§ Texte de l'exercice:
★ ★ ★

Le Ministère Public demande la nullité de l’appel de Léon Charles et le rejet des recours des Joverlein et de Martine Moisie, tout en reconnaissant la recevabilité d’autres appels,,,

Leon Charles, ex--directeur interimaire de la Police Nationale d'Haiti (PNH), Martine Moise, ex-premiere dame de la Republique et Joverlein Moise, fils de l'ex-president Jovenel Moise...

PORT-AU-PRINCE, mercredi 23 octobre 2024– Le réquisitoire du Ministère Public concernant l’appel interjeté par Joverlein Moise, fils de l’ancien Président Jovenel Moise, ainsi que de plusieurs inculpés, dans l’affaire de l’assassinat du Président survenu dans la nuit du 6 au 7 juillet 2021, révèle les complexités et les rebondissements d’une affaire judiciaire qui a marqué Haïti. Le Président Jovenel Moise a été assassiné à son domicile privé, situé à Pèlerin 5, Impasse Lespérance, n°5, et sa femme, Martine Moise, a été grièvement blessée au cours de cette attaque brutale. Cet acte a secoué la nation et déclenché une enquête de grande envergure, qui a permis l’arrestation et l’identification de nombreux suspects, tant au niveau national qu’international.

Après les premières investigations, le dossier de l’enquête, incluant les suspects appréhendés, a été transféré au Parquet près du Tribunal de Première Instance de Port-au-Prince le 2 août 2021. Le Commissaire du Gouvernement a alors émis un réquisitoire d’informer le 4 août 2021, engageant le Cabinet d’Instruction à mener une investigation plus approfondie. Près de trois ans plus tard, le 25 janvier 2024, une ordonnance de clôture a été rendue par le Cabinet d’Instruction. Ce document, fondamental dans la procédure, adoptait partiellement les conclusions du Commissaire du Gouvernement contenues dans son réquisitoire final, daté du 17 janvier 2024. Il déclarait l’extinction des poursuites pénales contre plusieurs inculpés en raison de leur décès, tout en annulant les mandats d’amener initialement émis à leur encontre.

★ ★ ★

§ Données affichées:
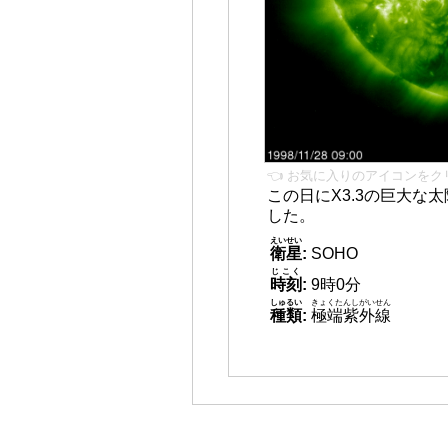
👈 お気に入りのアイコンをク
この日にX3.3の巨大な
した。
えいせい
衛星
:
SOHO
じこく
時刻
:
9時0分
しゅるい
きょくたんしがいせん
種類
:
極端紫外線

★ ★ ★

§ À faire:
[A] Dans l'article sur l'assassinat du Président Jovenel Moise, relevez toutes les dates complètes (jour, mois, année) du paragraphe qui commence par « Après les premières investigations ».
[B] Poursuivez l'article sur l'assassinat du Président Jovenel Moise après sa dernière phrase.
Le matériel ci-dessus n'est pas nécessaire.

§ Exercices corrigés:
[A] le 2 août 2021, le 4 août 2021, le 25 janvier 2024, le 17 janvier 2024

[B]
Parmi les personnes contre lesquelles la procédure pénale a été annulée figurent Marie Jude Gilbert Dragon, Mauricio Javier Romero Medina, Duberney Capador Giraldo, Miguel Guillermo Garson et Joseph Gérald Bataille, tous décédés avant le dénouement de l’affaire. Le Cabinet d’Instruction a également jugé opportun de mettre fin aux poursuites contre plusieurs autres accusés, tels que John Joël Joseph, James Solage, Joseph Vincent, Roodolph Jaar, et d’autres, en application du principe juridique “non bis in idem”, signifiant qu’une personne ne peut être jugée deux fois pour les mêmes faits.

L’ordonnance a par ailleurs décidé qu’il n’y avait pas lieu de poursuivre contre certains suspects pour lesquels les charges étaient insuffisantes. Ainsi, Reynaldo Corvington, Dominick Cauvin, Antonio Cheramy, Paul Eddy Amazan, Renor Fontus, Pierre Osman Léandre, Prevot Mozart, et Conrad Bastien ont été renvoyés hors des liens de l’inculpation. Les preuves et indices recueillis n’étaient pas jugés assez probants pour justifier leur implication dans l’assassinat du Président Moise. Le Cabinet a alors ordonné leur mise en liberté immédiate, sous réserve qu’ils ne soient pas retenus pour d’autres causes.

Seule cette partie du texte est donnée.